> **Aim of the task**: Convert the records into a Markdown table with the columns Row and Line, one line of text per row with its row number, leaving out blank lines. Start at the first line of the records and stop after the line containing "Reading left to right, list".

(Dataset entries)
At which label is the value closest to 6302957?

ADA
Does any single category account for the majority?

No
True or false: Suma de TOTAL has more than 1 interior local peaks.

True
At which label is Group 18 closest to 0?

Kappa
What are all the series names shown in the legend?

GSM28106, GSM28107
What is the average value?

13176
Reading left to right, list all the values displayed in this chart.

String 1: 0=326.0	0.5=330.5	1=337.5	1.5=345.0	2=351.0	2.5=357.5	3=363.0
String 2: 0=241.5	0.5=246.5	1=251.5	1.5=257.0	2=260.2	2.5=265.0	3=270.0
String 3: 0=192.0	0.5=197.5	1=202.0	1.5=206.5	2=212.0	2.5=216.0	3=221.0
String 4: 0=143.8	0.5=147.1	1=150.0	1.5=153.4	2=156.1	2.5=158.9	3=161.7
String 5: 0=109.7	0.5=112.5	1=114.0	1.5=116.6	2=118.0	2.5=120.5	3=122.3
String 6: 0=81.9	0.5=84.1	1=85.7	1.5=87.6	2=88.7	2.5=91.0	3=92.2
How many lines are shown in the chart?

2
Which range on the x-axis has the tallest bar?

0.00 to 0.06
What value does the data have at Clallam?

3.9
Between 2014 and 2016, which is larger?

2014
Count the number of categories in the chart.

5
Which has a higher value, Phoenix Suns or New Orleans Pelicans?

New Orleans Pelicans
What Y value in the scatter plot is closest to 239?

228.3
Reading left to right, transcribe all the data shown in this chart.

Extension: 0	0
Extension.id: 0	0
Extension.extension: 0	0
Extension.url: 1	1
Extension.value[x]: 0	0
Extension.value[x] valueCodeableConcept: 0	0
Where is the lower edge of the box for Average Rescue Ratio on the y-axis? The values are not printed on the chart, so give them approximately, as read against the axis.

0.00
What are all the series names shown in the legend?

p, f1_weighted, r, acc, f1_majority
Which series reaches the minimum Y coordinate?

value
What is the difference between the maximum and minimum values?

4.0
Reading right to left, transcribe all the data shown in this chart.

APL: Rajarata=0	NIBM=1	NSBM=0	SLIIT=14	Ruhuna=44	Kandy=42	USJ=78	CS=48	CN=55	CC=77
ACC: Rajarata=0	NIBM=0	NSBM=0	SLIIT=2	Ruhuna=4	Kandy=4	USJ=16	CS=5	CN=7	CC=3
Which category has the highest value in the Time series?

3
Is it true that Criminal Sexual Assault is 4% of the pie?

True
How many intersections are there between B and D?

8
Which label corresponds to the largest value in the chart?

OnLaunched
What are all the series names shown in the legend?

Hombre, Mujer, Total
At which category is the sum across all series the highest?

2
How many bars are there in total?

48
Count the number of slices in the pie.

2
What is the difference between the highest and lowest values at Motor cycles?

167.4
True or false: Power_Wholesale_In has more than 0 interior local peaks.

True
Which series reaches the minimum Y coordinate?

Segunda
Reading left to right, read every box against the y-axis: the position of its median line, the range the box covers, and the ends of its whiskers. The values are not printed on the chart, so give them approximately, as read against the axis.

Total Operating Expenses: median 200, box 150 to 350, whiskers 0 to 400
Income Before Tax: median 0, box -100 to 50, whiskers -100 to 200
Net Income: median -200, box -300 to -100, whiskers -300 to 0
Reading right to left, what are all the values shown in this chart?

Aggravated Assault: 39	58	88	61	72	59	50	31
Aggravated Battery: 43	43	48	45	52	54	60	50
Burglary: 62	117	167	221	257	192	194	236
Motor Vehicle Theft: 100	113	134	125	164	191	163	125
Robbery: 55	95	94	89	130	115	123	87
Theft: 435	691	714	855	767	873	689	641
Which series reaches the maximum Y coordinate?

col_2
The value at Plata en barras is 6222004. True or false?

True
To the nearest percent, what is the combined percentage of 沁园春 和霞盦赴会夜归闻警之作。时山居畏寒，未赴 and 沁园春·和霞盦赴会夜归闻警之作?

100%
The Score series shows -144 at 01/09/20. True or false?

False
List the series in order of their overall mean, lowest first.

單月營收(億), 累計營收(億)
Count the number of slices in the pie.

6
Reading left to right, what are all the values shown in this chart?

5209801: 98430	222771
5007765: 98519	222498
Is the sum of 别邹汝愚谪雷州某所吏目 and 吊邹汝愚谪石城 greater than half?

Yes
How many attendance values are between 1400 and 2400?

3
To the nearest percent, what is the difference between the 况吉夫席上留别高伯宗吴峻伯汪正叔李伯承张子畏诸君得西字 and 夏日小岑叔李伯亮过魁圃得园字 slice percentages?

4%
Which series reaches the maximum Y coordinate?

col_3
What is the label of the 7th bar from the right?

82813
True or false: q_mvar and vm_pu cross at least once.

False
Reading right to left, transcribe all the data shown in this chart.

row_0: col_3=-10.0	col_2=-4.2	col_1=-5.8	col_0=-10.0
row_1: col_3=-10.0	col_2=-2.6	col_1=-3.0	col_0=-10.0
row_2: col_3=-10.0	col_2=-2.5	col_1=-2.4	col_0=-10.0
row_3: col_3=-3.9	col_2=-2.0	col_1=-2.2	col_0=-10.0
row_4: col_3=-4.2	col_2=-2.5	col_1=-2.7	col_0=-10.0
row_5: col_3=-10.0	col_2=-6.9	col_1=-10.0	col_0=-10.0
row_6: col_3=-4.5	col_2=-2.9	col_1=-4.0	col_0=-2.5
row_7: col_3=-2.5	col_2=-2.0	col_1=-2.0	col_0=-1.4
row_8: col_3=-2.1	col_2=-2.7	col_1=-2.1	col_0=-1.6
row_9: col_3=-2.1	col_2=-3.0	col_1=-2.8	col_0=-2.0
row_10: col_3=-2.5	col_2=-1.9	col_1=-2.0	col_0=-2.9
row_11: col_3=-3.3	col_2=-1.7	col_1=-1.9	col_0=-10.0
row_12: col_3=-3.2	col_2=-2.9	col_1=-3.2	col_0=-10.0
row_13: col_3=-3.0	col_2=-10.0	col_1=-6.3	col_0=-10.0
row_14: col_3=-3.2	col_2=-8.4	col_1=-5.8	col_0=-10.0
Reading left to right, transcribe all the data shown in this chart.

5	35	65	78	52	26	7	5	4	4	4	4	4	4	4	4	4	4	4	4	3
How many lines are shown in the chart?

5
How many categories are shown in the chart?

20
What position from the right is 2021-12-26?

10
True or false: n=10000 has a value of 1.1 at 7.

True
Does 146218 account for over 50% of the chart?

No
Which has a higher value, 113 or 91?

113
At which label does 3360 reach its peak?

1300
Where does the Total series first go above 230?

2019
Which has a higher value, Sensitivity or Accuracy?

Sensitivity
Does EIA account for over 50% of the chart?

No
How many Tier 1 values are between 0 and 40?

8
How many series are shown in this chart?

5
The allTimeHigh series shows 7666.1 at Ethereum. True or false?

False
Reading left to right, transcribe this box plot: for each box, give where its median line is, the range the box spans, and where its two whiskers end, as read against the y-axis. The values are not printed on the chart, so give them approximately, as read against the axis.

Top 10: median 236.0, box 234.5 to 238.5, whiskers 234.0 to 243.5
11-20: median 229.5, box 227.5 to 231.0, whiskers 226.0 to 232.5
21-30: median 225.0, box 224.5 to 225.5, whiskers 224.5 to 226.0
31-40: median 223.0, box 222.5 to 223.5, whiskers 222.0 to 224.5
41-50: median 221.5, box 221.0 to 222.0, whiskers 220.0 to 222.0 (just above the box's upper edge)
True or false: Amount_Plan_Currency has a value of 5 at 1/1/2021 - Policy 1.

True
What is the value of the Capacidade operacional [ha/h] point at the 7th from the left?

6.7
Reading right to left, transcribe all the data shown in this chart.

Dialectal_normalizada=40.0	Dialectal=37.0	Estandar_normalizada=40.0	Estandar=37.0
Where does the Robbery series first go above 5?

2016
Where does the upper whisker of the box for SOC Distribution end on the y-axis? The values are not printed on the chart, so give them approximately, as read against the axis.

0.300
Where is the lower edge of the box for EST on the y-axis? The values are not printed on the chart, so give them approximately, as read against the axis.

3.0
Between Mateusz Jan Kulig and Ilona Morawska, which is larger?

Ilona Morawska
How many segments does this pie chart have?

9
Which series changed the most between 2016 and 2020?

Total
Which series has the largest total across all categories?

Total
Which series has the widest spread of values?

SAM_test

> **Expected output**:
| Row | Line |
|---|---|
| 1 | At which label is the value closest to 6302957? |
| 2 | ADA |
| 3 | Does any single category account for the majority? |
| 4 | No |
| 5 | True or false: Suma de TOTAL has more than 1 interior local peaks. |
| 6 | True |
| 7 | At which label is Group 18 closest to 0? |
| 8 | Kappa |
| 9 | What are all the series names shown in the legend? |
| 10 | GSM28106, GSM28107 |
| 11 | What is the average value? |
| 12 | 13176 |
| 13 | Reading left to right, list all the values displayed in this chart. |